Esta semana los orificios nasales del bebé están empezando a abrirse, brindándole la oportunidad de practicar la respiración. No hay aire que respirar, pero puede inhalar y exhalar fluido amniótico.
Ya puede sostener algunas cosas, entre ellas el cordón umbilical.
Mide 33cm y pesa 800 gr
Si no consumes azúcar te puedes sentir mareada y decaída.
Si hasta ahora puedes tolerar el picante en las comidas, puedes continuar usándolo.
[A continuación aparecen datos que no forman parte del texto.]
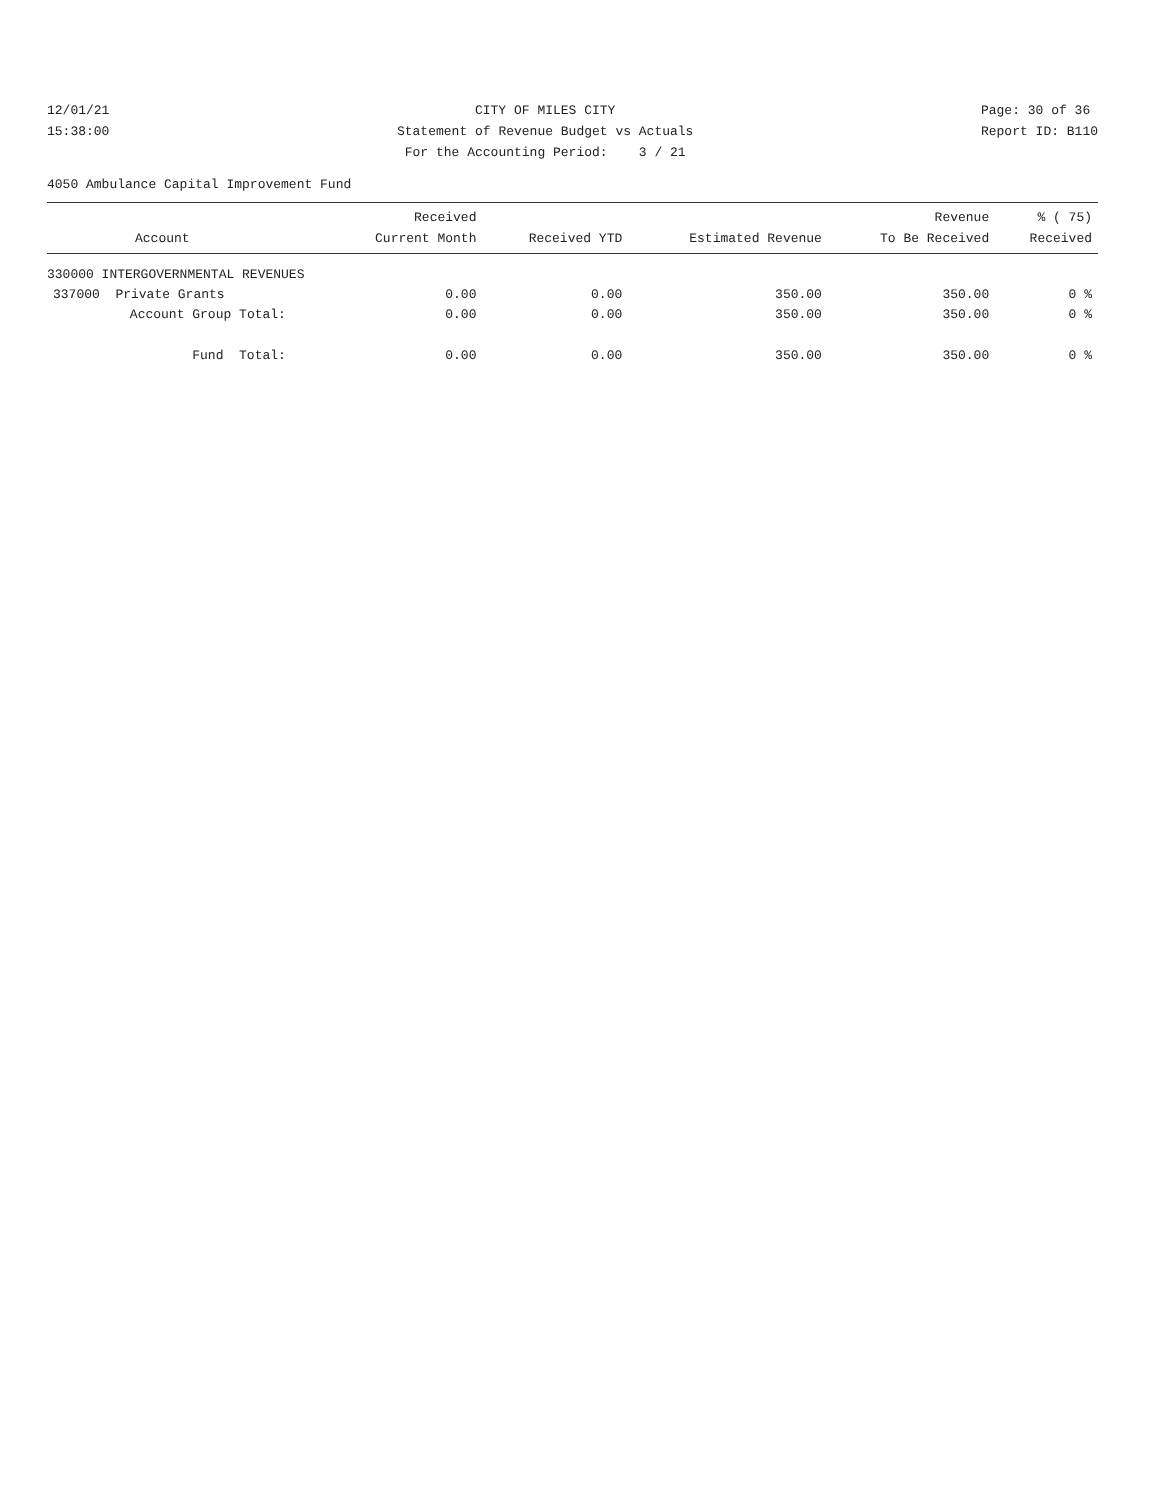12/01/21
15:38:00
CITY OF MILES CITY
Statement of Revenue Budget vs Actuals
For the Accounting Period: 3 / 21
Page: 30 of 36
Report ID: B110
4050 Ambulance Capital Improvement Fund
| Account | Received Current Month | Received YTD | Estimated Revenue | Revenue To Be Received | % ( 75) Received |
| --- | --- | --- | --- | --- | --- |
| 330000 INTERGOVERNMENTAL REVENUES | | | | | |
| 337000 Private Grants | 0.00 | 0.00 | 350.00 | 350.00 | 0 % |
| Account Group Total: | 0.00 | 0.00 | 350.00 | 350.00 | 0 % |
| Fund Total: | 0.00 | 0.00 | 350.00 | 350.00 | 0 % |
Cuando pruebas comidas diferentes, recuerda que tu bebé disfruta al igual que tú.
Semana 27:
La estatura de tu bebé es de 37 cm y su peso ronda los 875 gr.
Los pulmones siguen desarrollándose.
Los latidos del corazón de tu bebé pueden escucharse si se acerca el oído al abdomen.
El lanugo que cubre su cuerpo comienza a desprenderse.
Puede percibir tus estados de ánimo, es recomendable que te mantengas calmada y tranquila para no afectarlo.
La línea que divide el abdomen es más notoria debido a la concentración de melanina.
Los pechos continúan su crecimiento, preparándose para la lactancia.
La piel de la aureola, el pezón presentan pigmentación y se notarán unas venas que acceden a las mamas.
Semana 28:
Tu bebé ya pesa poco más de 1000 gr y mide 38 cm más o menos.
Su sistema nervioso ya es muy similar al de un recién nacido y percibe con claridad el mundo que tiene a su alrededor.
Su cerebro ya muestra los pliegues y fisuras de un cerebro adulto y controla las distintas actividades del organismo.
Conforme el lanugo se ha ido desprendiendo, aparece una capa de grasa bajo la epidermis.
Sus ojos ya están pigmentados y se ha determinado el color que tendrán, aunque será hasta los 6 meses de nacido cuando podremos saber con certeza el color de los mismos.
Ya identifica tu voz y la de su papá.
Los ciclos de sueño son de aproximadamente 30 minutos y seguro sabrás cuando esté despierto, sus movimientos son cada vez más bruscos y pueden llegar a causarte dolor.
Los dolores musculares y de espalda se acentúan; se produce insomnio y pesadez, y la torpeza es cada vez más notoria.
Es probable que se inicien las contracciones de Braxton Hicks, son un entrenamiento para que el cuerpo esté listo en el momento del parto.